Gilead says Phase 3 TROPiCS-04 study did not meet primary endpoint

Gilead Sciences announced topline results from the confirmatory Phase 3 TROPiCS-04 study in locally advanced or metastatic urothelial cancer. The TROPiCS-04 study evaluated Trodelvy vs. single-agent chemotherapy in patients with mUC who have previously received platinum-containing chemotherapy and anti-PD-(L)1 therapy. The study did not meet the primary endpoint of overall survival in the intention-to-treat population. A numerical improvement in OS favoring Trodelvy was observed, and trends in improvement for select pre-specified subgroups and secondary endpoints of progression-free survival and overall response rate were also shown. The pre-specified subgroup analyses were not alpha-controlled for formal statistical testing. These data will be presented at an upcoming medical meeting. In the overall study population, there was a higher number of deaths due to adverse events with Trodelvy compared to TPC, which were primarily observed early in treatment and related to neutropenic complications, including infection.
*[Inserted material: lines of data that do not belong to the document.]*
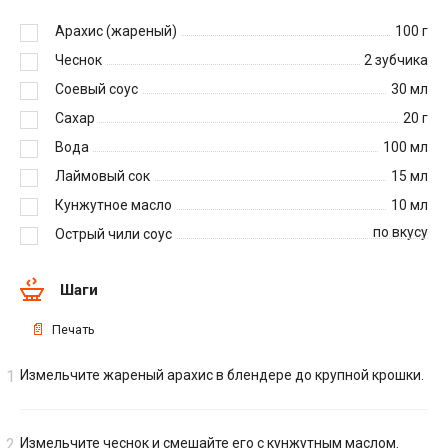
Арахис (жареный)
100
г
Чеснок
2
зубчика
Соевый соус
30
мл
Сахар
20
г
Вода
100
мл
Лаймовый сок
15
мл
Кунжутное масло
10
мл
по вкусу
Острый чили соус
Шаги
Печать
Измельчите жареный арахис в блендере до крупной крошки.
Измельчите чеснок и смешайте его с кунжутным маслом.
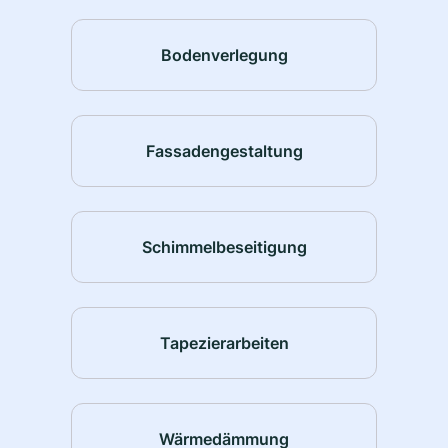
Bodenverlegung
Fassadengestaltung
Schimmelbeseitigung
Tapezierarbeiten
Wärmedämmung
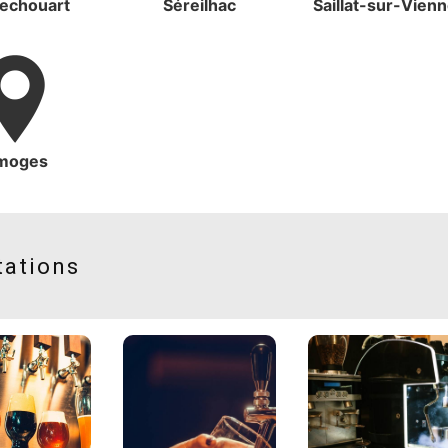
echouart
Séreilhac
Saillat-sur-Vien
imoges
tations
Gilead will further investigate these data, and is working to reiterate to treating physicians the importance of granulocyte-colony stimulating factor use for the prevention of neutropenic complications. Trodelvy has a Boxed Warning for severe or life-threatening neutropenia; please see below for Important Safety Information. There are no changes to the known safety profile of Trodelvy for the approved breast cancer indications or other investigational uses. To date, the Trodelvy safety profile is generally well-tolerated and consistent with use in over 40,000 patients across Trodelvy’s approved indications and in clinical trials.